(Dataset entries)
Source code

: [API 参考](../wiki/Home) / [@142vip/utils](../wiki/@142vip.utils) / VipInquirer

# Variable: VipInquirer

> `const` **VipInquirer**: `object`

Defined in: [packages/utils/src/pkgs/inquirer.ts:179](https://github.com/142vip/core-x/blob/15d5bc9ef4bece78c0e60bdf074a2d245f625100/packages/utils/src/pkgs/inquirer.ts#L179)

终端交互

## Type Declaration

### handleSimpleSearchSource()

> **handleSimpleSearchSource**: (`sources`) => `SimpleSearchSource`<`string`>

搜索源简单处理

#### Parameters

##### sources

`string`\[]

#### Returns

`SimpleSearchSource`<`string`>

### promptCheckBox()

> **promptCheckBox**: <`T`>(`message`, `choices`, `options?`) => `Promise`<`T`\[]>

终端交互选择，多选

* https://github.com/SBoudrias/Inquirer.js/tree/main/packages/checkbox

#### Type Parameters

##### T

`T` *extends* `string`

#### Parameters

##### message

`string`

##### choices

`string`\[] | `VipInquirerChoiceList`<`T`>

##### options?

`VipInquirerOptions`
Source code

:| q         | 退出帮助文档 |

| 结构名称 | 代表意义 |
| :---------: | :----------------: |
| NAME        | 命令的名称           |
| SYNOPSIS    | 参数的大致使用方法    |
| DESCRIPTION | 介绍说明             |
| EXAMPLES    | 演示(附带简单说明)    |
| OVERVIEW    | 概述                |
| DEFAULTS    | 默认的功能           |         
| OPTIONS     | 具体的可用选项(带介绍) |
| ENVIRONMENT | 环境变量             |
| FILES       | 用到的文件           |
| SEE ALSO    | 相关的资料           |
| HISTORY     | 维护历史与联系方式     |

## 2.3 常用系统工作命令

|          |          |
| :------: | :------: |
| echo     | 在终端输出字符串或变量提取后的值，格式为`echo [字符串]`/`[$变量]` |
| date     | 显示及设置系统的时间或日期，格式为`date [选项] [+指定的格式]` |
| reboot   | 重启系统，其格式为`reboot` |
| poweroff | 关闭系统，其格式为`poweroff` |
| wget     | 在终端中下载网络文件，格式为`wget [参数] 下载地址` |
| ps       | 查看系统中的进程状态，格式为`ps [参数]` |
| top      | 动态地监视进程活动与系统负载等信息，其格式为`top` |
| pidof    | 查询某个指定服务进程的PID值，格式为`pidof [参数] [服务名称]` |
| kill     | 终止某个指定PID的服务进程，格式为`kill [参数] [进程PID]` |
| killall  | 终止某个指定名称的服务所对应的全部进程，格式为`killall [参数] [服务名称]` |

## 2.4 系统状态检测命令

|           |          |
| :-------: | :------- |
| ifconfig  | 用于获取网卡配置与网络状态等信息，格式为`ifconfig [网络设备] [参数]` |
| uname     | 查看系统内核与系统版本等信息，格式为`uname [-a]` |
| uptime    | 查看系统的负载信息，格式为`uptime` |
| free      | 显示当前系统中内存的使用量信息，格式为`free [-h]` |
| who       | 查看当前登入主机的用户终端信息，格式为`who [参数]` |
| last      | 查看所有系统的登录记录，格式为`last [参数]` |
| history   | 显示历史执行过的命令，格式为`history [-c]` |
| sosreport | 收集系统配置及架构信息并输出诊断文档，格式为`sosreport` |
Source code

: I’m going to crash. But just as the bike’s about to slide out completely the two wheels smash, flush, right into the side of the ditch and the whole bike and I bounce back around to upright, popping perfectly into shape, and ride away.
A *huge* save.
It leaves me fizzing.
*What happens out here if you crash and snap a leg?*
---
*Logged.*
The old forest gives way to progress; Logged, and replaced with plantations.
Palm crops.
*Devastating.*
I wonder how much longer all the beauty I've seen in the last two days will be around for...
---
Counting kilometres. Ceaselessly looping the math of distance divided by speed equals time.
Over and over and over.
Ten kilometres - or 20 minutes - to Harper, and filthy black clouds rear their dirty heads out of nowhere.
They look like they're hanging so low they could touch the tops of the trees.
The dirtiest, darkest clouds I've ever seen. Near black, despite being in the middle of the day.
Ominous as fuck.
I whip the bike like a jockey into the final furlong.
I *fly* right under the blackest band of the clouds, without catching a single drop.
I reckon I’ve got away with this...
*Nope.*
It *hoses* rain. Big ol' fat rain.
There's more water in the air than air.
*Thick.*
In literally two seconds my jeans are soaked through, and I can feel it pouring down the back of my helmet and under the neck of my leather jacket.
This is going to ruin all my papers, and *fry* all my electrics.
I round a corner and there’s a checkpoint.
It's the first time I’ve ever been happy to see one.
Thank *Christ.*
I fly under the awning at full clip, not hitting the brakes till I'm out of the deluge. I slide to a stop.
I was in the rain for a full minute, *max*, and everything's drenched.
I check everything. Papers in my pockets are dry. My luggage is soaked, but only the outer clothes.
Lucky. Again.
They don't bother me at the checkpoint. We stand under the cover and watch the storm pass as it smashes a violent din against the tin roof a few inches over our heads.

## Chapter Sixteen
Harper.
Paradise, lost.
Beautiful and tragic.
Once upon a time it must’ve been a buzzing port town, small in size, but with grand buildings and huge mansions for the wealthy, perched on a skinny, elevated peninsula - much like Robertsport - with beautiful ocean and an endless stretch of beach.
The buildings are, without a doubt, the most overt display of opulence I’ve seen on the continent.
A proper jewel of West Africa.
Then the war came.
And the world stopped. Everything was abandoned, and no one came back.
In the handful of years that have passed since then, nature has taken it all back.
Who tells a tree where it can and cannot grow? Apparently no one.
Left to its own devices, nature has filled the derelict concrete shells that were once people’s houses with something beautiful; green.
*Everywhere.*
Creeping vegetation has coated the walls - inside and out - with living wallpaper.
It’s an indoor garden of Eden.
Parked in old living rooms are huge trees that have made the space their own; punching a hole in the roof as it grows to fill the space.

What is expected:
In full and without alteration, retype the entries above.

Answer section:
Source code

: [API 参考](../wiki/Home) / [@142vip/utils](../wiki/@142vip.utils) / VipInquirer

# Variable: VipInquirer

> `const` **VipInquirer**: `object`

Defined in: [packages/utils/src/pkgs/inquirer.ts:179](https://github.com/142vip/core-x/blob/15d5bc9ef4bece78c0e60bdf074a2d245f625100/packages/utils/src/pkgs/inquirer.ts#L179)

终端交互

## Type Declaration

### handleSimpleSearchSource()

> **handleSimpleSearchSource**: (`sources`) => `SimpleSearchSource`<`string`>

搜索源简单处理

#### Parameters

##### sources

`string`\[]

#### Returns

`SimpleSearchSource`<`string`>

### promptCheckBox()

> **promptCheckBox**: <`T`>(`message`, `choices`, `options?`) => `Promise`<`T`\[]>

终端交互选择，多选

* https://github.com/SBoudrias/Inquirer.js/tree/main/packages/checkbox

#### Type Parameters

##### T

`T` *extends* `string`

#### Parameters

##### message

`string`

##### choices

`string`\[] | `VipInquirerChoiceList`<`T`>

##### options?

`VipInquirerOptions`
Source code

:| q         | 退出帮助文档 |

| 结构名称 | 代表意义 |
| :---------: | :----------------: |
| NAME        | 命令的名称           |
| SYNOPSIS    | 参数的大致使用方法    |
| DESCRIPTION | 介绍说明             |
| EXAMPLES    | 演示(附带简单说明)    |
| OVERVIEW    | 概述                |
| DEFAULTS    | 默认的功能           |         
| OPTIONS     | 具体的可用选项(带介绍) |
| ENVIRONMENT | 环境变量             |
| FILES       | 用到的文件           |
| SEE ALSO    | 相关的资料           |
| HISTORY     | 维护历史与联系方式     |

## 2.3 常用系统工作命令

|          |          |
| :------: | :------: |
| echo     | 在终端输出字符串或变量提取后的值，格式为`echo [字符串]`/`[$变量]` |
| date     | 显示及设置系统的时间或日期，格式为`date [选项] [+指定的格式]` |
| reboot   | 重启系统，其格式为`reboot` |
| poweroff | 关闭系统，其格式为`poweroff` |
| wget     | 在终端中下载网络文件，格式为`wget [参数] 下载地址` |
| ps       | 查看系统中的进程状态，格式为`ps [参数]` |
| top      | 动态地监视进程活动与系统负载等信息，其格式为`top` |
| pidof    | 查询某个指定服务进程的PID值，格式为`pidof [参数] [服务名称]` |
| kill     | 终止某个指定PID的服务进程，格式为`kill [参数] [进程PID]` |
| killall  | 终止某个指定名称的服务所对应的全部进程，格式为`killall [参数] [服务名称]` |

## 2.4 系统状态检测命令

|           |          |
| :-------: | :------- |
| ifconfig  | 用于获取网卡配置与网络状态等信息，格式为`ifconfig [网络设备] [参数]` |
| uname     | 查看系统内核与系统版本等信息，格式为`uname [-a]` |
| uptime    | 查看系统的负载信息，格式为`uptime` |
| free      | 显示当前系统中内存的使用量信息，格式为`free [-h]` |
| who       | 查看当前登入主机的用户终端信息，格式为`who [参数]` |
| last      | 查看所有系统的登录记录，格式为`last [参数]` |
| history   | 显示历史执行过的命令，格式为`history [-c]` |
| sosreport | 收集系统配置及架构信息并输出诊断文档，格式为`sosreport` |
Source code

: I’m going to crash. But just as the bike’s about to slide out completely the two wheels smash, flush, right into the side of the ditch and the whole bike and I bounce back around to upright, popping perfectly into shape, and ride away.
A *huge* save.
It leaves me fizzing.
*What happens out here if you crash and snap a leg?*
---
*Logged.*
The old forest gives way to progress; Logged, and replaced with plantations.
Palm crops.
*Devastating.*
I wonder how much longer all the beauty I've seen in the last two days will be around for...
---
Counting kilometres. Ceaselessly looping the math of distance divided by speed equals time.
Over and over and over.
Ten kilometres - or 20 minutes - to Harper, and filthy black clouds rear their dirty heads out of nowhere.
They look like they're hanging so low they could touch the tops of the trees.
The dirtiest, darkest clouds I've ever seen. Near black, despite being in the middle of the day.
Ominous as fuck.
I whip the bike like a jockey into the final furlong.
I *fly* right under the blackest band of the clouds, without catching a single drop.
I reckon I’ve got away with this...
*Nope.*
It *hoses* rain. Big ol' fat rain.
There's more water in the air than air.
*Thick.*
In literally two seconds my jeans are soaked through, and I can feel it pouring down the back of my helmet and under the neck of my leather jacket.
This is going to ruin all my papers, and *fry* all my electrics.
I round a corner and there’s a checkpoint.
It's the first time I’ve ever been happy to see one.
Thank *Christ.*
I fly under the awning at full clip, not hitting the brakes till I'm out of the deluge. I slide to a stop.
I was in the rain for a full minute, *max*, and everything's drenched.
I check everything. Papers in my pockets are dry. My luggage is soaked, but only the outer clothes.
Lucky. Again.
They don't bother me at the checkpoint. We stand under the cover and watch the storm pass as it smashes a violent din against the tin roof a few inches over our heads.

## Chapter Sixteen
Harper.
Paradise, lost.
Beautiful and tragic.
Once upon a time it must’ve been a buzzing port town, small in size, but with grand buildings and huge mansions for the wealthy, perched on a skinny, elevated peninsula - much like Robertsport - with beautiful ocean and an endless stretch of beach.
The buildings are, without a doubt, the most overt display of opulence I’ve seen on the continent.
A proper jewel of West Africa.
Then the war came.
And the world stopped. Everything was abandoned, and no one came back.
In the handful of years that have passed since then, nature has taken it all back.
Who tells a tree where it can and cannot grow? Apparently no one.
Left to its own devices, nature has filled the derelict concrete shells that were once people’s houses with something beautiful; green.
*Everywhere.*
Creeping vegetation has coated the walls - inside and out - with living wallpaper.
It’s an indoor garden of Eden.
Parked in old living rooms are huge trees that have made the space their own; punching a hole in the roof as it grows to fill the space.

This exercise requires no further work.